Influence Smarter: Principles for Developing Healthy and Effective Influence Relationships
B. Kim Barnes
Originally posted on LinkedIn, January 4, 2023
Most of our important business, professional, and personal relationships are ongoing. Relationships in which we communicate and influence one another develop a history. Any specific influence opportunity or event is affected by the past and helps shape the future of the influence relationship. In other words, every time you influence someone you are making it either easier or harder to influence him or her the next time.
In thinking about an influence opportunity, consider the past, present, and future state of the relationship.
- Past: What has been our history of influencing one another? Has it been an effective, two-way influence relationship? Is there any unfinished business or unresolved conflict that might distract us from the influence issue at hand?
- Present: What is the current state of the relationship? Is there a comfortable rapport between us? Are we ready to get down to the business at hand or do we need to do some preliminary work?
- Future: What is the ideal state for this influence relationship? What do we need to do to establish that?
Much has been written and said about the importance of “win-win” relationships, but like many good ideas, it has become a cliché. If it is practiced in a demeaning, trivializing, or dishonest way (i.e., “Let Harry think it was his idea”), it will not work. People keep score in organizations and the current score can affect the outcome of any influence event. The scoring system in most organizations goes something like this:
- You owe me one.
- I owe you one.
- We’re even.
These scores are usually only mentally recorded for “wins” of some substance (it cost one party something and the other party gained something from it). As long as both parties see the score the same way and keep the score in mind when influencing one another, the system works pretty well. Unfortunately, this system is very subjective, and thus the current score is seldom understood the same way by each player. This can lead to conflict ranging from private grumbling and reluctance to cooperate to openly hostile relationships between or among individuals or groups.
A better basis for building influence relationships is through a set of principles. Some of these are implicit (unspoken but integral to the relationship) and some are explicit(discussed and agreed upon).
Implicit principles include:
- Fairness: The other will strive to be just and even-handed, to play by the rules.
- Integrity: The other will honor any agreements that he or she makes.
- Trust: You can assume that what the other says to be true is true.
Some people assume these principles to be true in absence of information to the contrary; others assume them to be false unless proven true by experience. Some people simply take a wait-and-see attitude about them in any new influence relationship. Once you have earned the other’s assumption that these principles are true, any seeming abandonment of them will cost you dearly in trust and ability to influence successfully.

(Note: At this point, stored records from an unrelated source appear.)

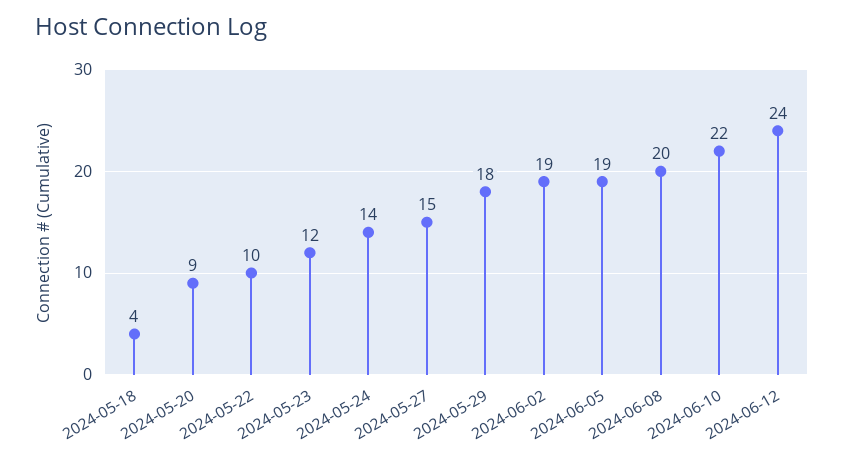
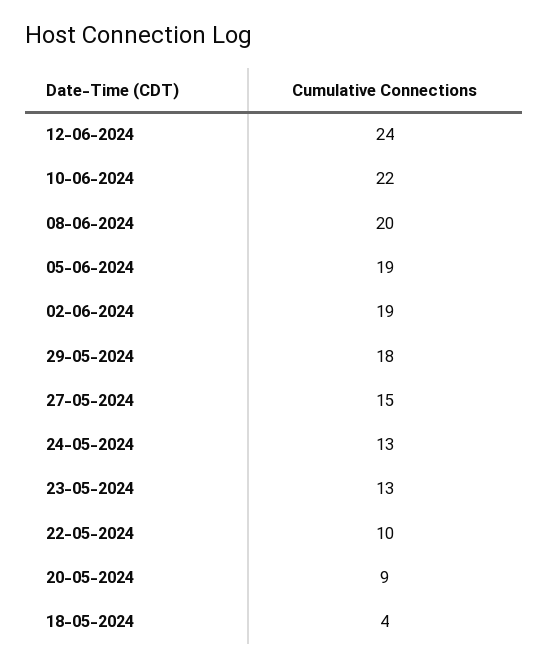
  {
    "2024-05-18": 4,
    "2024-05-20": 9,
    "2024-05-22": 10,
-   "2024-05-23": 12,
+   "2024-05-23": 13,
-   "2024-05-24": 14,
+   "2024-05-24": 13,
    "2024-05-27": 15,
    "2024-05-29": 18,
    "2024-06-02": 19,
    "2024-06-05": 19,
    "2024-06-08": 20,
    "2024-06-10": 22,
    "2024-06-12": 24
  }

Explicit principles include but are not limited to the following:
- Agreement to agree: On a specific issue of importance to both or all parties, you begin by committing to a process that will only end when both or all parties are satisfied with the result.

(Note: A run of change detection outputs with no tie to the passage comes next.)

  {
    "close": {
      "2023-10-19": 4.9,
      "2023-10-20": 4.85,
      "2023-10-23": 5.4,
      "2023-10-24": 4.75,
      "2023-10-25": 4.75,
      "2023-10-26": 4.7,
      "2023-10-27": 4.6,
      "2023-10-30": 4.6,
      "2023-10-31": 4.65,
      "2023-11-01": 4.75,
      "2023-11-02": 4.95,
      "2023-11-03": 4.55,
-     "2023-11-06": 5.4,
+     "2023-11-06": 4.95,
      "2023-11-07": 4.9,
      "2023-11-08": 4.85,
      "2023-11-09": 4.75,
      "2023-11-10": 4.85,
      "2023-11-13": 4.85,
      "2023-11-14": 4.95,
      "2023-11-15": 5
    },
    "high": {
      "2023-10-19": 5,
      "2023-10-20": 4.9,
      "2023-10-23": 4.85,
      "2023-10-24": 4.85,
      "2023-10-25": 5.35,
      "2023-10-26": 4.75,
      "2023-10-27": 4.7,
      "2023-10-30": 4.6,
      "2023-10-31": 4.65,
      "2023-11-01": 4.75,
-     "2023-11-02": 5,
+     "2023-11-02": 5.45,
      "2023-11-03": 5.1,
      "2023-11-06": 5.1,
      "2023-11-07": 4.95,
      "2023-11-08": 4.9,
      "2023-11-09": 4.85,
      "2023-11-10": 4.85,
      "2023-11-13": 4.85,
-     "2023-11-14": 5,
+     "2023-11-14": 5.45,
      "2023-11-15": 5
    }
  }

- Agreement to listen: If any party is unsatisfied with the way things are working, you will take the time to listen to one another’s concerns. This also implies that if any party is unsatisfied, they agree to say something about it to one another rather than to third parties.
- Agreement to resolve conflict: If conflicts arise, you are committed to resolving them satisfactorily. If you cannot do it yourselves, you will jointly ask a third party to help you resolve it.
- Agreement to think “outside the box”: You will put aside current limitations and assumptions and explore possibilities without premature judgment.
Explicit principles are usually tied to a specific process of influence, but can also be agreed to by teams or partners that work closely together over time. If these principles are operational in an influence relationship, the result will be trust. Trust is badly needed (and often in short supply) in fast-moving, changing organizations. When people trust one another, things get done. Time is not spent in “cover yourself ” activities or “watching your back” or sabotaging agreements. Energy is not spent in unproductive conflict or duplication of effort. Influence happens in a natural way as part of the give and take of getting on with business when people don’t feel they have to keep score anymore.
Once you have developed strong and healthy influence relationships, the process of gaining support and/or making things happen becomes a normal part of working with and living with others. You will succeed to the degree that you respect and honor these principles yourself as well as agreeing with others to abide by them.